FAKTA.COM, Jakarta - Perhimpunan Ahli Pertambangan Indonesia (Perhapi) mewanti-wanti sejumlah hal kepada organisasi kemasyarakatan (ormas) yang ingin mengelola tambang.
Seperti yang diketahui, Presiden Joko Widodo memberikan lampu hijau kepada organisasi kemasyarakatan agar bisa mengelola tambang melalui Izin Usaha Pertambangan Khusus (IUPK).
Dua ormas keagamaan besar, Nahdlatul Ulama dan Muhammadiyah telah sepakat menggunakan izin tersebut.
Ketua Perhapi Rizal Kasli mengingatkan bahwa investasi di pertambangan sarat dengan risiko atau high risk.
"Yang harus dipahami adalah investasi di pertambangan sarat dengan risiko, orang menyebutnya high risk.
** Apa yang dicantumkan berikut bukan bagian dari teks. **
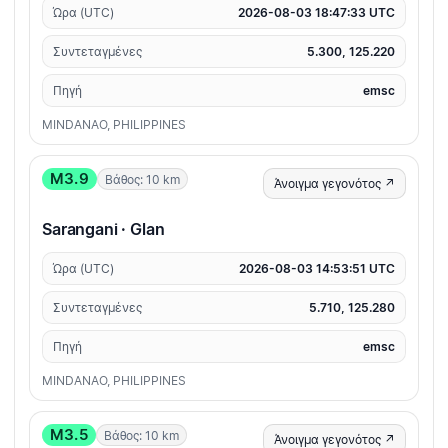
Ώρα (UTC)
2026-08-03 18:47:33 UTC
Συντεταγμένες
5.300, 125.220
Πηγή
emsc
MINDANAO, PHILIPPINES
M3.9
Βάθος: 10 km
Άνοιγμα γεγονότος ↗
Sarangani · Glan
Ώρα (UTC)
2026-08-03 14:53:51 UTC
Συντεταγμένες
5.710, 125.280
Πηγή
emsc
MINDANAO, PHILIPPINES
M3.5
Βάθος: 10 km
Άνοιγμα γεγονότος ↗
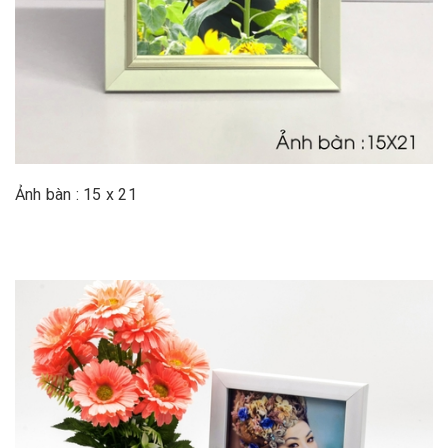
Ảnh bàn : 15 x 21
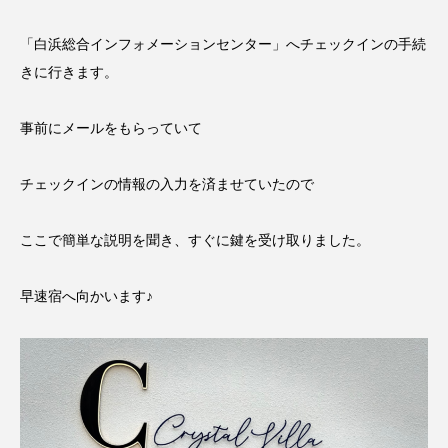
「白浜総合インフォメーションセンター」へチェックインの手続
きに行きます。
事前にメールをもらっていて
チェックインの情報の入力を済ませていたので
ここで簡単な説明を聞き、すぐに鍵を受け取りました。
早速宿へ向かいます♪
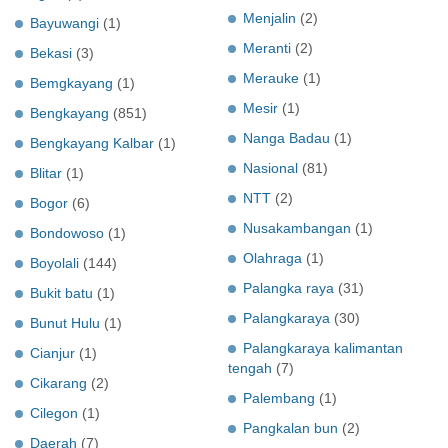
Menjalin
(2)
Bayuwangi
(1)
Meranti
(2)
Bekasi
(3)
Merauke
(1)
Bemgkayang
(1)
Mesir
(1)
Bengkayang
(851)
Nanga Badau
(1)
Bengkayang Kalbar
(1)
Nasional
(81)
Blitar
(1)
NTT
(2)
Bogor
(6)
Nusakambangan
(1)
Bondowoso
(1)
Olahraga
(1)
Boyolali
(144)
Palangka raya
(31)
Bukit batu
(1)
Palangkaraya
(30)
Bunut Hulu
(1)
Palangkaraya kalimantan
Cianjur
(1)
tengah
(7)
Cikarang
(2)
Palembang
(1)
Cilegon
(1)
Pangkalan bun
(2)
Daerah
(7)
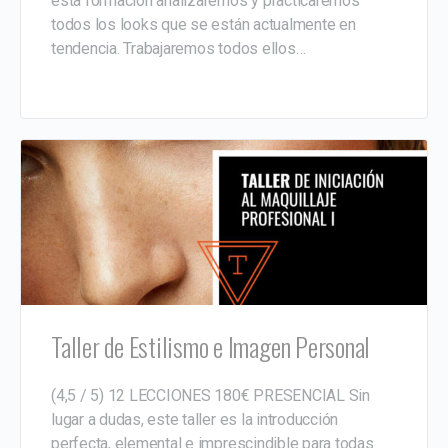
esta formación analizaremos y practicaremos
todos los looks que se están actualmente en
tendencia. Trabajaremos todos ellos…
Taller de Estilismo e Imagen Personal
(4,5 / 5) 12 LECCIONES 180€ PRESENCIAL Sin
lugar a dudas, este taller es la introducción
perfecta, elemental e imprescindible para todas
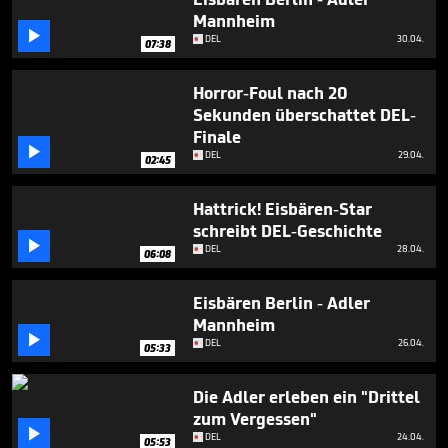
minutes,
Mannheim
41

seconds
DEL
30.04.
07:38
Horror-Foul nach 20
Sekunden überschattet DEL-
Finale

DEL
29.04.
02:45
Hattrick! Eisbären-Star
schreibt DEL-Geschichte

DEL
28.04.
06:08
Eisbären Berlin - Adler
Mannheim

DEL
26.04.
05:33
Die Adler erleben ein "Drittel
zum Vergessen"

DEL
24.04.
05:53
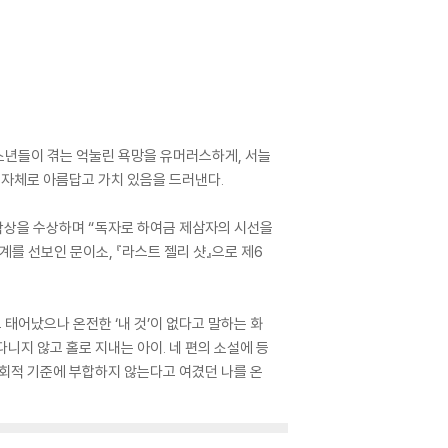
 청소년들이 겪는 억눌린 욕망을 유머러스하게, 서늘
그 자체로 아름답고 가치 있음을 드러낸다.
학상을 수상하며 “독자로 하여금 제삼자의 시선을
를 선보인 문이소, 『라스트 젤리 샷』으로 제6
 태어났으나 온전한 ‘내 것’이 없다고 말하는 화
니지 않고 홀로 지내는 아이. 네 편의 소설에 등
 사회적 기준에 부합하지 않는다고 여겼던 나를 온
Namun, kalau berhasil akan high return juga," ujar Rizal Kasli kepada Fakta.
Ia memaparkan, kelayakan suatu proyek ditentukan oleh tiga hal. Pertama, secara teknis feasible untuk dikerjakan dengan dukungan teknologi yang ada.
Kedua, secara komersial dapat memenuhi kriteria investasi seperti Net Present Value (NPV) yang positif, Internal Rate of Return (IRR) yang di atas suku bunga (deposito) plus resiko keuangan lainnya dan jangka waktu pengembalian modal. Ketiga, secara politik dapat diterima.
"Hal ini untuk pusat sudah direstui, namun, di daerah masih perlu pendekatan lagi agar tambang dapat beroperasi dengan baik (lisence to operate)," tutur Rizal.
Ia mengingatkan bahwa kegiatan pertambangan bukan langsung menggali dan menjual seperti yang dipahami atau dibayangkan oleh beberapa orang.
Kegiatan ini harus dimulai dari kegiatan eksplorasi, studi kelayakan, kajian lingkungan, izin lingkungan. Kemudian masa konstruksi juga diperlukan untuk membangun jalan angkut dan sarana prasarana yang diperlukan.
Ini semua membutuhkan dana besar untuk melakukan hal tersebut, serta waktu pengerjaan beberapa tahun. Perlu diingat, kata dia, umumnya daerah relinguishment atau wilayah tambang yang dikembalikan ke negara oleh perusahaan adalah wilayah tambang yang kurang menarik baik secara geologi, teknis, ekonomi dan sosial.
Untuk itu, ia mengingatkan agar ormas keagamaan tetap harus melakukan kajian-kajian dimaksud untuk menjamin modal yang ditanam di proyek tersebut menguntungkan dan bisa kembali sesuai harapan.
Menurutnya hal ini akan berbeda jika ormas-ormas keagamaan hanya sebagai pemegang izin saja.
"Setelah itu serahkan kepada partner atau investor lain untuk mengerjakan semua dan hanya akan mendapatkan fee saja atas IUPK tersebut. Tentu risiko dengan cara seperti ini akan minim sekali," tuturnya.
Untuk pengelolaan tambang yang ramah lingkungan atau operasional pertambangan yang memenuhi kaidah-kaidah pelestarian lingkungan, di Indonesia sudah ada regulasi seperti penerapan kaidah teknik pertambangan yang baik atau good mining practice (GMP).
Pengelolaan limbah B3, pengelolaan air limpasan, lumpur, reklamasi dan pasca tambang harus dilaksanakan sesuai aturan yang berlaku untuk menjamin pelestarian lingkungan.
Ia menilai, tentunya NU dan Muhammadiyah sudah menghitung dan mempertimbangkan dampak baik buruknya kebijakan yang diambil, terutama dalam berinvestasi di industri ekstraktif seperti tambang yang sarat dengan komplik kepentingan.
"Di satu sisi ada pengawas dari negara yang diwakili oleh Kementerian ESDM dan KLHK terhadap penerapan GMP dan pelestarian lingkungan. Semua harus comply terhadap aturan dan regulasi yang ada," katanya.